USDINR (75.79) broke above 75.75, as we have been cautioning for the last few sessions. The weakness in Rupee could gain momentum with the combined effect of a weaker Euro and Yuan along with weakness in Sensex and Nifty although the last couple of weeks that saw strength in the same indicators did not manage to pull USDINR down significantly as RBI intervened to keep the exchange rate higher. In the near term we expect a test of important resistance at 76 above which a possible extension to 76.30 is likely.


The strong sell-off in the equities has dragged the US Treasury yields sharply lower below their crucial supports. The chances of seeing a further rise that we had been expecting stands reduced now. The Treasury yields can fall further. The German yields have also come down sharply. Crucial supports are coming up which need to hold in order to keep the chances alive of seeing a fresh leg of rise. The 10Yr GoI has bounced from the key range support and is likely to move up within the preferred range now.

The US 2Yr (0.20%) and 5Yr (0.32%) Treasury yields remain stable.
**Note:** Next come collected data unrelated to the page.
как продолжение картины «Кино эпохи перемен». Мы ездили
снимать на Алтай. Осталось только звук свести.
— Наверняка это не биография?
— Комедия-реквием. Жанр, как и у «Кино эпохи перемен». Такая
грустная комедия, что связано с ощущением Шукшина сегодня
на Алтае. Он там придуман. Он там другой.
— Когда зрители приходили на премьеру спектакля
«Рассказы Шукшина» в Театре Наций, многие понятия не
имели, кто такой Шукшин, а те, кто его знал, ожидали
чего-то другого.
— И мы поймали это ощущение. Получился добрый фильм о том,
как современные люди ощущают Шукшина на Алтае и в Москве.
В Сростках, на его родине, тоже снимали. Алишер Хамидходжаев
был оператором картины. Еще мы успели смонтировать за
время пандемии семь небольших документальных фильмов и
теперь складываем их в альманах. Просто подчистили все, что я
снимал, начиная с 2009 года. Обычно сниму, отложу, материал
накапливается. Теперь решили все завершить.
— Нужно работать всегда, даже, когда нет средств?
But at the far-end, the 10Yr (0.67%) and 30Yr (1.41%) yields have come down further sharply breaking below their key support levels of 0.70% and 1.47% respectively. The chances of seeing a rise to 0.80% on the 10Yr and 1.7% on the 30Yr stands negated now. The outlook is bearish and the 10Yr can dip to 0.58% while the 30Yr has room to test 1.25% on the downside.

The German 2Yr (-0.67%), 5Yr (-0.64%), 10Yr (-0.42%) and 30Yr (0.06%) yields have declined sharply across tenors 0% on the 30Yr and -0.45%/-0.50% region on the 10Yr are crucial levels to watch. A fall below these supports will negate our bullish view of seeing a bounce. In turn such a fall can drag the yields further lower to -0.60% (10Yr) and -0.10% (30Yr) going forward. We will have to wait and see.

The 10Yr GoI (5.9897%) tested 5.95% and has bounced-back from there as expected. A further break above 6% can take it higher to 6.05%-6.10% in the coming days. Broadly, our preferred range of 5.95%-6.10% is likely to remain intact. For now the chances of seeing a deeper fall to 5.90% mentioned yesterday stands reduced.